2-dimensional optical imaging spectroscopy - To measure hemoglobin changes from the surface of the cortex
Laser Doppler Flowmetry to measure blood flow
Tissue Oxygen measurements
Direct measurement of cerebral cortical temperature changes
Multi-channel electrophysiology to measure neural activity as a function of cortical depth.
Functional magnetic resonance imaging (fMRI) to measure effects of FC from deep brain regions
Thermal imaging to measure the spatial spread of temperature changes produced by physiological stimulation and focal cortical epilepsy
Post mortem histology will be performed after each experiment to asses any tissue damage caused by the FC treatment.

(ii) Apply the optimised FC method to an acute model of focal cortical epilepsy at time points relative to the clinic. The 4-AP model of focal cortical epilepsy has already been developed in Sheffield and a senior post doc is named on the application.

The projects main aim is to understand how focal cooling (FC) works and to optimise its use for the treatment of focal cortical epilepsy. This is a basic science application that has a strong translational component and that is to underpin and refine FC strategies that are currently being proposed for clinical trials with little or no pre-clinical optimisation. The medical, economic, ethical and social impacts of this work will be as follows.

##############################

* _AIM OF THE TASK_: Return the complete focal cooling text verbatim. The records bear no relation to the focal cooling text.

Dataset excerpts
##############################

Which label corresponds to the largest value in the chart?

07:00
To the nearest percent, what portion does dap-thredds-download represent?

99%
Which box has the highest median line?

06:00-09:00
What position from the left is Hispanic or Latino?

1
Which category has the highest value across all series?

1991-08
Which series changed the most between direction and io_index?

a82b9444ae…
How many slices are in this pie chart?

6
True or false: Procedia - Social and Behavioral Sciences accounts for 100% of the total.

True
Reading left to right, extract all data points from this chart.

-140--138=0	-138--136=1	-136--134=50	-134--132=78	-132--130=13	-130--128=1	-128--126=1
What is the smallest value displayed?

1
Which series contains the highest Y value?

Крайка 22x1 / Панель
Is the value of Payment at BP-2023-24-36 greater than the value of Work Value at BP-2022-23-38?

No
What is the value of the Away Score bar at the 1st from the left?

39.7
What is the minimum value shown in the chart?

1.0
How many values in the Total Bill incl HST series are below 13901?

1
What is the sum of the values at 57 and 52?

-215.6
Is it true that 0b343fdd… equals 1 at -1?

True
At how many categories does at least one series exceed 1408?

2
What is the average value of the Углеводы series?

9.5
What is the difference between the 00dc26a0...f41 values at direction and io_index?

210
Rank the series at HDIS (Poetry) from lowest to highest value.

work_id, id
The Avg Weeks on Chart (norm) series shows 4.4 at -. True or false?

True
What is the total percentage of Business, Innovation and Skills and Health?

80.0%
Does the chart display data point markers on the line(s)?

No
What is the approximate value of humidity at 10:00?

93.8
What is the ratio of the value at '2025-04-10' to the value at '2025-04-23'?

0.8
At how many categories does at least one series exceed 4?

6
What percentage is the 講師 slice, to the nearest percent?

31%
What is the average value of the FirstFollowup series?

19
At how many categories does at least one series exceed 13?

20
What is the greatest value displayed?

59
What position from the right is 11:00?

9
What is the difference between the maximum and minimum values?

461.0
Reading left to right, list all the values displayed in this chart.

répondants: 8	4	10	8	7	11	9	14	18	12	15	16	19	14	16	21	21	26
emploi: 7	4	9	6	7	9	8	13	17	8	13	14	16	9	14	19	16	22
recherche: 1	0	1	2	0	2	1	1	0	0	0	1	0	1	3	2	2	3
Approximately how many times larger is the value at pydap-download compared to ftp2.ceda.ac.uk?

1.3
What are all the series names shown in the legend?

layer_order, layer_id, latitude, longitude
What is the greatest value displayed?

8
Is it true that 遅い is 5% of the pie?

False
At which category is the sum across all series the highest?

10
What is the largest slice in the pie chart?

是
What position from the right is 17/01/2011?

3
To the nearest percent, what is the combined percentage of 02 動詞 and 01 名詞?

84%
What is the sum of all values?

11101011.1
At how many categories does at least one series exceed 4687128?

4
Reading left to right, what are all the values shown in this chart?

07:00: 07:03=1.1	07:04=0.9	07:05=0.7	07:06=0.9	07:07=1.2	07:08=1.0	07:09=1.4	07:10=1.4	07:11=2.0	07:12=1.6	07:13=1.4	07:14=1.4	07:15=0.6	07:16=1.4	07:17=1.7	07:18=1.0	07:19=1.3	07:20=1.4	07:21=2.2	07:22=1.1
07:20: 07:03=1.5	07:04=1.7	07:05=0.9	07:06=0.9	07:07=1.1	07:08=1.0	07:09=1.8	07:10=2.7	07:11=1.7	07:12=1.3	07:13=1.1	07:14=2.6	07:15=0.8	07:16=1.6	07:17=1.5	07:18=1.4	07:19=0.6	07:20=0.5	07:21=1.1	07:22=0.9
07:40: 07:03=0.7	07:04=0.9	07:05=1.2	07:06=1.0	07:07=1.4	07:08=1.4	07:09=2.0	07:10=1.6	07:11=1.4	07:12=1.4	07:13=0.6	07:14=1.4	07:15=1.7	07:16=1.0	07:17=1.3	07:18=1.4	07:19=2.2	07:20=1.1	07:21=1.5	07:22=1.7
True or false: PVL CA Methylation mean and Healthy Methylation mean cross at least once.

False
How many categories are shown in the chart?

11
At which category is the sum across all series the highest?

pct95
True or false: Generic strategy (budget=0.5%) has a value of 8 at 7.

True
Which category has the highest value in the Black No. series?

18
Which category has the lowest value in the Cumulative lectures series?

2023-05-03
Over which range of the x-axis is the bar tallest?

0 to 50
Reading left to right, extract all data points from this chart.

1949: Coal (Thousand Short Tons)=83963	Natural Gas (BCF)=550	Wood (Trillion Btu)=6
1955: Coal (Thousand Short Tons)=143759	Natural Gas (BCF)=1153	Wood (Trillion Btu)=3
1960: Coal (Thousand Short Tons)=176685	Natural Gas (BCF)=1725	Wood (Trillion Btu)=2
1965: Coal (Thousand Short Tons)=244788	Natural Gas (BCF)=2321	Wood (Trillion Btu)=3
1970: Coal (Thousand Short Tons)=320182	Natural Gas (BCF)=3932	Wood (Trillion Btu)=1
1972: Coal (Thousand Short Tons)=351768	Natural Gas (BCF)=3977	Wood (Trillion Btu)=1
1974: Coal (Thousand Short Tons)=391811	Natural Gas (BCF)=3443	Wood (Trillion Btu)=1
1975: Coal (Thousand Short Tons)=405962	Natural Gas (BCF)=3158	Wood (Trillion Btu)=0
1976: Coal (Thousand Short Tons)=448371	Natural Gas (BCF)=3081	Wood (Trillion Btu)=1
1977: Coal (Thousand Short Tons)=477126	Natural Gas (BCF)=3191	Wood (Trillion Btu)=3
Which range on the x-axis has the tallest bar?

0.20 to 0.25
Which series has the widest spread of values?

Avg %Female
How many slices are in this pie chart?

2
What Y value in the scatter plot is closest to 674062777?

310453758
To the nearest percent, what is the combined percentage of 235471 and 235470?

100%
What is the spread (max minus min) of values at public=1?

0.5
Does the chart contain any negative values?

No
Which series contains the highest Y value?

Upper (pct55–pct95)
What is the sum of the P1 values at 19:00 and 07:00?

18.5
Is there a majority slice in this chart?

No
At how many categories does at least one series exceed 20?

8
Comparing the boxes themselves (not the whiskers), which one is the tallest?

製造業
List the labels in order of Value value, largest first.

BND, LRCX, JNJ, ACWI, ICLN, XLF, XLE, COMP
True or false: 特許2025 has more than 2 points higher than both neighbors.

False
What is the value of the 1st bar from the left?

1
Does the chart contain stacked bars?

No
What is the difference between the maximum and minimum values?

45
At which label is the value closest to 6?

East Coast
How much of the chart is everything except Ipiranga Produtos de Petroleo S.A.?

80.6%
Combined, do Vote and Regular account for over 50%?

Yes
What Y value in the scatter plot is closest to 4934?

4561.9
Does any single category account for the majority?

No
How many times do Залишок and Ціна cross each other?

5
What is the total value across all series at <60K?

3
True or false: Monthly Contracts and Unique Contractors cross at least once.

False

##############################

* _ANSWER SECTION_:
2-dimensional optical imaging spectroscopy - To measure hemoglobin changes from the surface of the cortex
Laser Doppler Flowmetry to measure blood flow
Tissue Oxygen measurements
Direct measurement of cerebral cortical temperature changes
Multi-channel electrophysiology to measure neural activity as a function of cortical depth.
Functional magnetic resonance imaging (fMRI) to measure effects of FC from deep brain regions
Thermal imaging to measure the spatial spread of temperature changes produced by physiological stimulation and focal cortical epilepsy
Post mortem histology will be performed after each experiment to asses any tissue damage caused by the FC treatment.

(ii) Apply the optimised FC method to an acute model of focal cortical epilepsy at time points relative to the clinic. The 4-AP model of focal cortical epilepsy has already been developed in Sheffield and a senior post doc is named on the application.

The projects main aim is to understand how focal cooling (FC) works and to optimise its use for the treatment of focal cortical epilepsy. This is a basic science application that has a strong translational component and that is to underpin and refine FC strategies that are currently being proposed for clinical trials with little or no pre-clinical optimisation. The medical, economic, ethical and social impacts of this work will be as follows.